■ Work item ■
All the lines below need to be output exactly, apart from any images.

■ Information shown ■

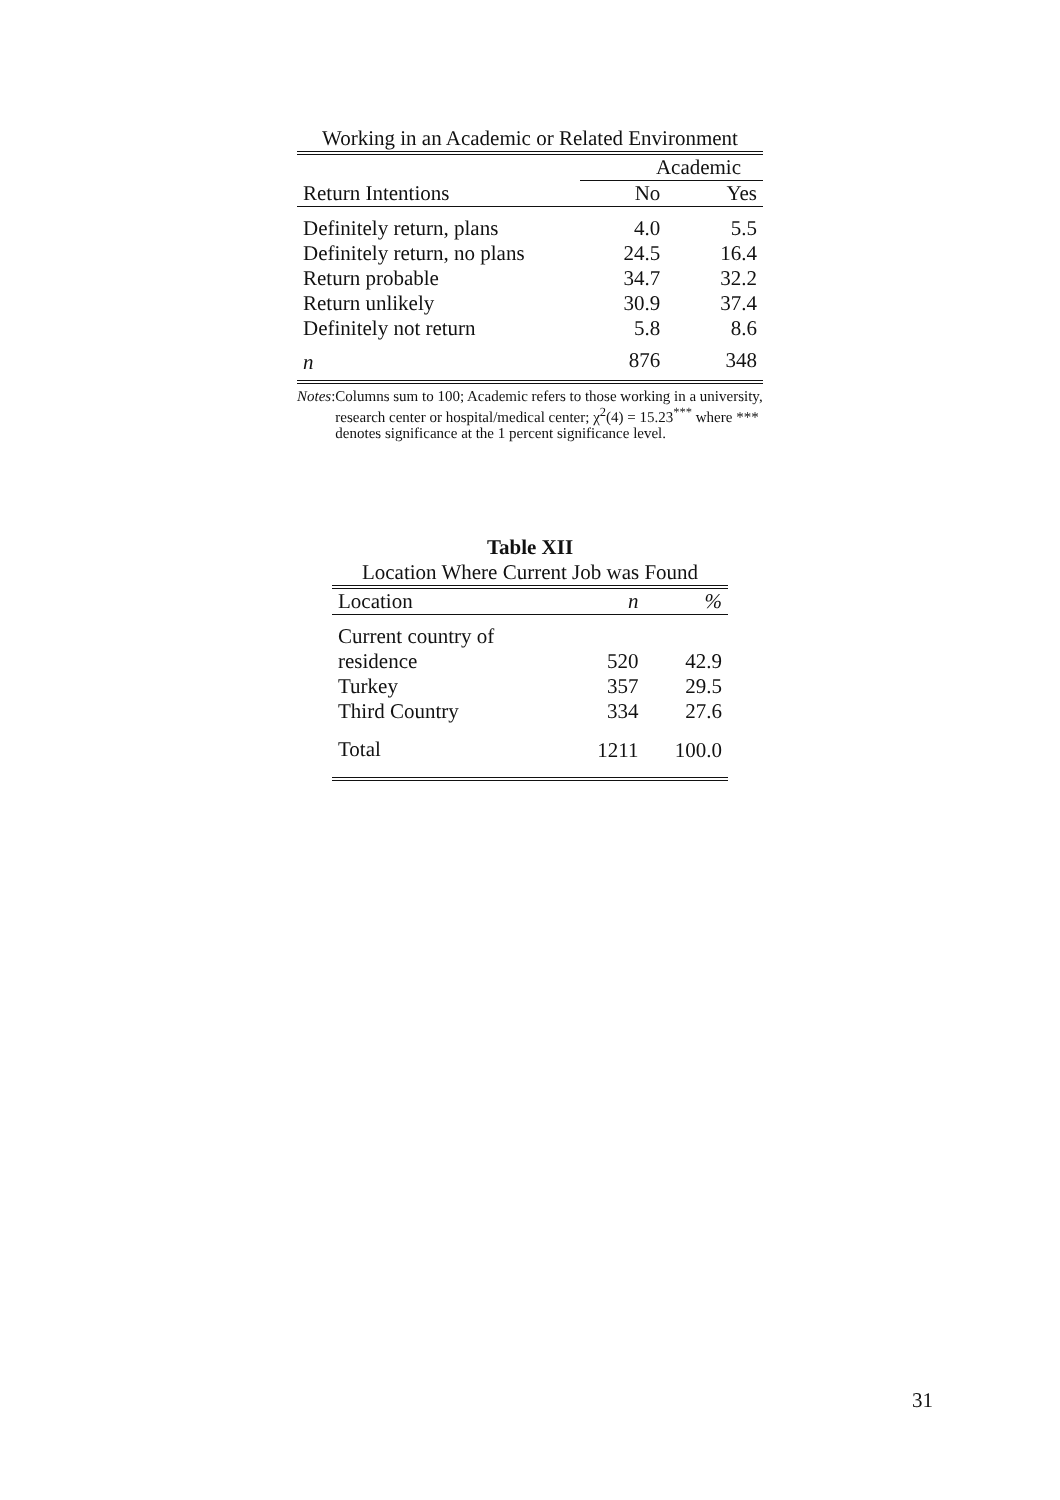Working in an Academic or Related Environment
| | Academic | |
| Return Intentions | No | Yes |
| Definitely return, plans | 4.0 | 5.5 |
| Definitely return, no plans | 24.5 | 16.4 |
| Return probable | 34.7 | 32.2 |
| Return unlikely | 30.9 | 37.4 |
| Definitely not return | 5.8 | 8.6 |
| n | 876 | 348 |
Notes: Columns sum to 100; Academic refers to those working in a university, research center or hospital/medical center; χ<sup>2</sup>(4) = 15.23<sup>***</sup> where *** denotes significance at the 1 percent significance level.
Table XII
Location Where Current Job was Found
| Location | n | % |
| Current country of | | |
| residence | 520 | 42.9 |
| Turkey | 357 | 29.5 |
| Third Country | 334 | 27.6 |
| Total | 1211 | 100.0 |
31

■ Answer space ■
Working in an Academic or Related Environment
| | Academic | |
| Return Intentions | No | Yes |
| Definitely return, plans | 4.0 | 5.5 |
| Definitely return, no plans | 24.5 | 16.4 |
| Return probable | 34.7 | 32.2 |
| Return unlikely | 30.9 | 37.4 |
| Definitely not return | 5.8 | 8.6 |
| n | 876 | 348 |
Notes: Columns sum to 100; Academic refers to those working in a university, research center or hospital/medical center; χ<sup>2</sup>(4) = 15.23<sup>***</sup> where *** denotes significance at the 1 percent significance level.
Table XII
Location Where Current Job was Found
| Location | n | % |
| Current country of | | |
| residence | 520 | 42.9 |
| Turkey | 357 | 29.5 |
| Third Country | 334 | 27.6 |
| Total | 1211 | 100.0 |
31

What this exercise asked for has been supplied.